Saved data entries:
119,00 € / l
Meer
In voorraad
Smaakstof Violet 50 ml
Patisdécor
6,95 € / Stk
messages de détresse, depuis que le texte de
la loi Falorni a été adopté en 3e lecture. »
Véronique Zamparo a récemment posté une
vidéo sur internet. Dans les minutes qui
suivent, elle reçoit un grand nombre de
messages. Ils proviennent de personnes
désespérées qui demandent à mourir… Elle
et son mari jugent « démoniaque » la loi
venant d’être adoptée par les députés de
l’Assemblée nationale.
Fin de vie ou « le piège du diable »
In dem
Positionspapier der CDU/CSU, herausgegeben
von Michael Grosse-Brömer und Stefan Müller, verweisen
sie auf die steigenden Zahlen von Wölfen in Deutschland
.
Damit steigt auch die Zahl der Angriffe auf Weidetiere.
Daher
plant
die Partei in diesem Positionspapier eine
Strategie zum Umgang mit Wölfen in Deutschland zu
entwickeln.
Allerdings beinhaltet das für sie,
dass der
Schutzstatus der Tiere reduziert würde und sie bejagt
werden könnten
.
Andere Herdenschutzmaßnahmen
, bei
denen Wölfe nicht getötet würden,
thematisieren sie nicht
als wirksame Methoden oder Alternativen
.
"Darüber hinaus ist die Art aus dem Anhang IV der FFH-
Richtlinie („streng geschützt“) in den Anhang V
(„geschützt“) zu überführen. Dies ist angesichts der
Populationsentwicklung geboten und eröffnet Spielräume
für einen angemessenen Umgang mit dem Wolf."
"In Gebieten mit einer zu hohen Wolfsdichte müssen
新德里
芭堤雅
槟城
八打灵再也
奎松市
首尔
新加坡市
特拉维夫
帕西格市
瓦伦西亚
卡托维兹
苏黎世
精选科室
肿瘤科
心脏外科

TO-DO ITEM :: All lines in the records above that contain "Deutschland" are to be reported.

TASK RESULT ::
sie auf die steigenden Zahlen von Wölfen in Deutschland
Strategie zum Umgang mit Wölfen in Deutschland zu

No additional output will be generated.